(Task goal): Give each entry back by retyping it exactly as written.

Data items
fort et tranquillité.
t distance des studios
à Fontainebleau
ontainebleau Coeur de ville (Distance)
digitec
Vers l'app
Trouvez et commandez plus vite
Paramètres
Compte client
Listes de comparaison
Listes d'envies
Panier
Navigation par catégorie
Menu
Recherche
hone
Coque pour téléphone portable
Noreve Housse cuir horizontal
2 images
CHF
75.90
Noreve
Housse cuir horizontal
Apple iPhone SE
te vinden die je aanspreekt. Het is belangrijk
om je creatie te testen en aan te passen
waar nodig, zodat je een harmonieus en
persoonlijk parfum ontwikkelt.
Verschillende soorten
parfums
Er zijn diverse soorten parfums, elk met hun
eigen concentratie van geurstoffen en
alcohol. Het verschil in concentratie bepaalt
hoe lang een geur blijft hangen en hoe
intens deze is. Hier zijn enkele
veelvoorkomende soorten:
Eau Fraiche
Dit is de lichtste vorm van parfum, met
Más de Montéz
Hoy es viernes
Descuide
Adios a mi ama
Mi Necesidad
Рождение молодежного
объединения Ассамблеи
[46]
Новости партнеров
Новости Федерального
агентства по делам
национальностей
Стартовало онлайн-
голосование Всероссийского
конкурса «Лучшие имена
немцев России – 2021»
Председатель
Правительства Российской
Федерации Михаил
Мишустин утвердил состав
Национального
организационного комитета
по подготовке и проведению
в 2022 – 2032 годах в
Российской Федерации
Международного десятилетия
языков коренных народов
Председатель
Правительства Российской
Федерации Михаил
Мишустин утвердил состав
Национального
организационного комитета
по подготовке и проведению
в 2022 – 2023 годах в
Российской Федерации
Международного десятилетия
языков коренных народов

(Exercise output):
fort et tranquillité.
t distance des studios
à Fontainebleau
ontainebleau Coeur de ville (Distance)
digitec
Vers l'app
Trouvez et commandez plus vite
Paramètres
Compte client
Listes de comparaison
Listes d'envies
Panier
Navigation par catégorie
Menu
Recherche
hone
Coque pour téléphone portable
Noreve Housse cuir horizontal
2 images
CHF
75.90
Noreve
Housse cuir horizontal
Apple iPhone SE
te vinden die je aanspreekt. Het is belangrijk
om je creatie te testen en aan te passen
waar nodig, zodat je een harmonieus en
persoonlijk parfum ontwikkelt.
Verschillende soorten
parfums
Er zijn diverse soorten parfums, elk met hun
eigen concentratie van geurstoffen en
alcohol. Het verschil in concentratie bepaalt
hoe lang een geur blijft hangen en hoe
intens deze is. Hier zijn enkele
veelvoorkomende soorten:
Eau Fraiche
Dit is de lichtste vorm van parfum, met
Más de Montéz
Hoy es viernes
Descuide
Adios a mi ama
Mi Necesidad
Рождение молодежного
объединения Ассамблеи
[46]
Новости партнеров
Новости Федерального
агентства по делам
национальностей
Стартовало онлайн-
голосование Всероссийского
конкурса «Лучшие имена
немцев России – 2021»
Председатель
Правительства Российской
Федерации Михаил
Мишустин утвердил состав
Национального
организационного комитета
по подготовке и проведению
в 2022 – 2032 годах в
Российской Федерации
Международного десятилетия
языков коренных народов
Председатель
Правительства Российской
Федерации Михаил
Мишустин утвердил состав
Национального
организационного комитета
по подготовке и проведению
в 2022 – 2023 годах в
Российской Федерации
Международного десятилетия
языков коренных народов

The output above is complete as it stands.